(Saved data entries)

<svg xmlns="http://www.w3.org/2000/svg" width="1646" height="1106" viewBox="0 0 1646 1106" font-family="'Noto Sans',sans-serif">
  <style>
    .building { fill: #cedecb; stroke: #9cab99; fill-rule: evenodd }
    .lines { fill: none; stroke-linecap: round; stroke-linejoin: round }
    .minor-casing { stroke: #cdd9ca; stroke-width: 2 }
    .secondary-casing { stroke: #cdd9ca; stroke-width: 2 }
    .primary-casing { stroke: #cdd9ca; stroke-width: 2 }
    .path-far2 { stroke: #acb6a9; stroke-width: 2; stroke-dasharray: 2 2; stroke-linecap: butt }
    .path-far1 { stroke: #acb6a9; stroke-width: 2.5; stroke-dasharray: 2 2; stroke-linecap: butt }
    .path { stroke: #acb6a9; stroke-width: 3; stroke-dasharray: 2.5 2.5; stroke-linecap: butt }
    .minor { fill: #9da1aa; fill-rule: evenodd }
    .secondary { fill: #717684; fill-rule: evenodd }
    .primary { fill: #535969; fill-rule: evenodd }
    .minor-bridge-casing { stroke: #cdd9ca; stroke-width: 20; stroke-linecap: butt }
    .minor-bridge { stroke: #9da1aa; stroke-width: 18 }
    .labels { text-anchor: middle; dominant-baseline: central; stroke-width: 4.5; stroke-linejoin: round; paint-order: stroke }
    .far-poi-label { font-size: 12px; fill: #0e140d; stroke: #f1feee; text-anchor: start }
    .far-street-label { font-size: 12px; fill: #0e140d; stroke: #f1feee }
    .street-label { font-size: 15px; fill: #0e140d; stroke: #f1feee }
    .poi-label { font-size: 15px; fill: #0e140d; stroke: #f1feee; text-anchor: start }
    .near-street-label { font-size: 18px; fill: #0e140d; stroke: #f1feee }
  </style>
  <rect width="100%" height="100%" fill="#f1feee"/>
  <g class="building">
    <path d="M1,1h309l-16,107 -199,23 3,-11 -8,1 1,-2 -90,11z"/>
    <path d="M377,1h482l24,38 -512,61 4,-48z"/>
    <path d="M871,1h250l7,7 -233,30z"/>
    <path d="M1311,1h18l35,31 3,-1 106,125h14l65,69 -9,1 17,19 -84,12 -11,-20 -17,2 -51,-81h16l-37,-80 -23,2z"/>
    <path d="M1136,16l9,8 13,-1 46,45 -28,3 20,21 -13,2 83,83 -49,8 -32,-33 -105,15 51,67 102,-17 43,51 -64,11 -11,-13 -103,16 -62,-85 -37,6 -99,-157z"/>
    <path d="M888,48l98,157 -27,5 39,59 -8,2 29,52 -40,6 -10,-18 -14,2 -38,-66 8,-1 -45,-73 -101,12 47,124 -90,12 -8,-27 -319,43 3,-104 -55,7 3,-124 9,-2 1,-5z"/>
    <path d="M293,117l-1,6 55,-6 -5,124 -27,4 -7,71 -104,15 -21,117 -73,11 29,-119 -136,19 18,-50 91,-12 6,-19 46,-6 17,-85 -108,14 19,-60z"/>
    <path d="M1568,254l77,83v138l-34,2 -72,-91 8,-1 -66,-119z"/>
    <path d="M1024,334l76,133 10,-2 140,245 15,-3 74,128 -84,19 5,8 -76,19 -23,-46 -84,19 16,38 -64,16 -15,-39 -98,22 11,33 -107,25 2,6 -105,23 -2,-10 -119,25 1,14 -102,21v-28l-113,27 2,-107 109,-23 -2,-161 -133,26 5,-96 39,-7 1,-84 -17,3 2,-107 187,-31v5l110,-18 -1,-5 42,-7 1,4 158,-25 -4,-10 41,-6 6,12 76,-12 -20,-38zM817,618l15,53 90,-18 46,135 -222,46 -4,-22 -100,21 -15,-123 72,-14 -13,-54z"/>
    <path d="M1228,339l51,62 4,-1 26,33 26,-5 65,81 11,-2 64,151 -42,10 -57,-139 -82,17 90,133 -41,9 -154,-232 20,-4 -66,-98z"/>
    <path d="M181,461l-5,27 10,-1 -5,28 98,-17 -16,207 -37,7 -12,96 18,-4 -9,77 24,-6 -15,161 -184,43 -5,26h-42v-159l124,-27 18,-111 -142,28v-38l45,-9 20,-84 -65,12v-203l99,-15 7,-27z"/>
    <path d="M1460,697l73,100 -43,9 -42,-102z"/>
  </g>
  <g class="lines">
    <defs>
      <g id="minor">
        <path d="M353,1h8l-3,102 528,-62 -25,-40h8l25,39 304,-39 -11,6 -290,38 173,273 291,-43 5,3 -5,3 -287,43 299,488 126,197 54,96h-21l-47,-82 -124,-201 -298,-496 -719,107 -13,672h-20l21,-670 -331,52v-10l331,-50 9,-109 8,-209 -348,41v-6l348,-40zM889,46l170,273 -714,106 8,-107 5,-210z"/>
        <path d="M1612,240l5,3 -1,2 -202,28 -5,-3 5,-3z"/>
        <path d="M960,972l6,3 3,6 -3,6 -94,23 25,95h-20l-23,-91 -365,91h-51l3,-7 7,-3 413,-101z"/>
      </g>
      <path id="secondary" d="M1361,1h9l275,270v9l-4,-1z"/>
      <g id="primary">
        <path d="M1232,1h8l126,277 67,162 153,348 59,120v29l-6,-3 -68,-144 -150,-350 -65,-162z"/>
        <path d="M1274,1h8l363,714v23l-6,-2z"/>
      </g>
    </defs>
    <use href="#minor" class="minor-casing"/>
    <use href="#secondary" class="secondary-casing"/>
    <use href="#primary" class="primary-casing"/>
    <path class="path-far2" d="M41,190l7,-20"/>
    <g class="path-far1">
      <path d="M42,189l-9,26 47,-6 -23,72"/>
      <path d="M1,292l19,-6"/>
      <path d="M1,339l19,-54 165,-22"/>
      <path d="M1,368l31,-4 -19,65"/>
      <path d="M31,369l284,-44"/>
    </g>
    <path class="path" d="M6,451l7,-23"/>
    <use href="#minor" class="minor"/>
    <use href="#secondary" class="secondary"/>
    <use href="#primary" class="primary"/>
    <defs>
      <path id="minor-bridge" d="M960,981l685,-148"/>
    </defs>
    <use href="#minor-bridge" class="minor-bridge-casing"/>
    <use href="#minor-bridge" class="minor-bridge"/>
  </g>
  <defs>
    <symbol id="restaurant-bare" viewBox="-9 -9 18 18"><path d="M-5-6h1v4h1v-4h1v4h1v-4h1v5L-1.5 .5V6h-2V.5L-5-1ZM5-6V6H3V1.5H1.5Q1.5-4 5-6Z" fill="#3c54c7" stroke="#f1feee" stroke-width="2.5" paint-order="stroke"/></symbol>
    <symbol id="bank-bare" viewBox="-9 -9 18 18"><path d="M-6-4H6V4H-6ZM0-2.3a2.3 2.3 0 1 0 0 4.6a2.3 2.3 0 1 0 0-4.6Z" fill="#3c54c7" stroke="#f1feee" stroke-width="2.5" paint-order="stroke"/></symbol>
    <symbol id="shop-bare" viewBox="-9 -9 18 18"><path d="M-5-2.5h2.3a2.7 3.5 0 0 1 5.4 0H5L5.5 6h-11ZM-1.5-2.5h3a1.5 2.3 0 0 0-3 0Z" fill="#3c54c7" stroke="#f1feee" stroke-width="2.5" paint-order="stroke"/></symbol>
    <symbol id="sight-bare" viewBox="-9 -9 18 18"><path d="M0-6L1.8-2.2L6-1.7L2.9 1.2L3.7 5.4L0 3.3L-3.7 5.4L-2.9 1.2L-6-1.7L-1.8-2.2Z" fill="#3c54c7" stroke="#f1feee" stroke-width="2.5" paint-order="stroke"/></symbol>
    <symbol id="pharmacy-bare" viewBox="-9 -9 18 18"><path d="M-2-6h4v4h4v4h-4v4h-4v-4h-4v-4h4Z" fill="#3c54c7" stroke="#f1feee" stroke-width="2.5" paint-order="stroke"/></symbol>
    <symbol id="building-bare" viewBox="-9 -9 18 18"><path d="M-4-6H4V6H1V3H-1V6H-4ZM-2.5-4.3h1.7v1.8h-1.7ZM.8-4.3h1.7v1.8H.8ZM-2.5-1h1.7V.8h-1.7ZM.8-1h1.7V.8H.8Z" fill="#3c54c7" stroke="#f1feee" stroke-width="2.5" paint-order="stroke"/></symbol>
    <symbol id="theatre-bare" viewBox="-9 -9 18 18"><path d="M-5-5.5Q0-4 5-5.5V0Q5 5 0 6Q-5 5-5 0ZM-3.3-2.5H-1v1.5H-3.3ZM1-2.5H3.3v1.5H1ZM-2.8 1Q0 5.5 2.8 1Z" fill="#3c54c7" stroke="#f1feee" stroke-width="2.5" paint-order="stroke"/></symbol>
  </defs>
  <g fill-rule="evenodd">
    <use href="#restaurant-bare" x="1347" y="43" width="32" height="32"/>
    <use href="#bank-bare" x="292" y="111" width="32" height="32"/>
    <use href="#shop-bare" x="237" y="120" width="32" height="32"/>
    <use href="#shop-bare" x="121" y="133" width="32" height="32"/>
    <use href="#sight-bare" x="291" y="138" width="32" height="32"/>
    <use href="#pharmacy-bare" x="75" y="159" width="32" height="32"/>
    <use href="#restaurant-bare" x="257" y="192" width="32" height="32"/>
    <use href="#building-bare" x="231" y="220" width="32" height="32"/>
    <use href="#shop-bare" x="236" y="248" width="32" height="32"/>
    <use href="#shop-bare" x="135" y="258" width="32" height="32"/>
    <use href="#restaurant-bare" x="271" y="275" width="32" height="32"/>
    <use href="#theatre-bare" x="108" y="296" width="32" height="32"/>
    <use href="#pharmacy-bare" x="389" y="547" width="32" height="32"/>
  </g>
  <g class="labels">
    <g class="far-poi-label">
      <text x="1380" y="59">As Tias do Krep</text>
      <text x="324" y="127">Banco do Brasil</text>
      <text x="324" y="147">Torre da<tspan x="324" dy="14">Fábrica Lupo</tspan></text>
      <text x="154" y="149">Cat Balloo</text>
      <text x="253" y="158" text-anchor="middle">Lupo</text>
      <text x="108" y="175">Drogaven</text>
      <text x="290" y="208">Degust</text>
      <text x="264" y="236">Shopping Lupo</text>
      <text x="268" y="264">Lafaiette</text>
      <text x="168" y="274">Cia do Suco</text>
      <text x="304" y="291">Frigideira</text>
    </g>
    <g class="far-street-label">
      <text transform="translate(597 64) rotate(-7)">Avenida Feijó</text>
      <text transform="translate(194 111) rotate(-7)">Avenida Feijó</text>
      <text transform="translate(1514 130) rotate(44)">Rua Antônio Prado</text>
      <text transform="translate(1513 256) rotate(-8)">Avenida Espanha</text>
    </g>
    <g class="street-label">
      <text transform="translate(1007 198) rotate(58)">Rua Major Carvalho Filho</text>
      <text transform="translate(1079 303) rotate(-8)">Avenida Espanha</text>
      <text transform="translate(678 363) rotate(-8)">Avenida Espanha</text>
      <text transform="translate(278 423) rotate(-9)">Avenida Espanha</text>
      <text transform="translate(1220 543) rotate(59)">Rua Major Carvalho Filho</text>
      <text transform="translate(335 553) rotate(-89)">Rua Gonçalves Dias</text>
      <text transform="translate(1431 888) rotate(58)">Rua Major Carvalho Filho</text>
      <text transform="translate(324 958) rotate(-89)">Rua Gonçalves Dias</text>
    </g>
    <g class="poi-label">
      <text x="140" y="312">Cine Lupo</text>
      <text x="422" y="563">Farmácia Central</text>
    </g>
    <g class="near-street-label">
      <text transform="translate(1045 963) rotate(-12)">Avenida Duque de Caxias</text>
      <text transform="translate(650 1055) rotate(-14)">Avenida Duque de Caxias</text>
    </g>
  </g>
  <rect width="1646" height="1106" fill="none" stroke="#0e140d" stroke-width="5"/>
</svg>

The task: For every line of the records that has the word "lines" in it, make a copy.

Reply to the exercise:
    .lines { fill: none; stroke-linecap: round; stroke-linejoin: round }
  <g class="lines">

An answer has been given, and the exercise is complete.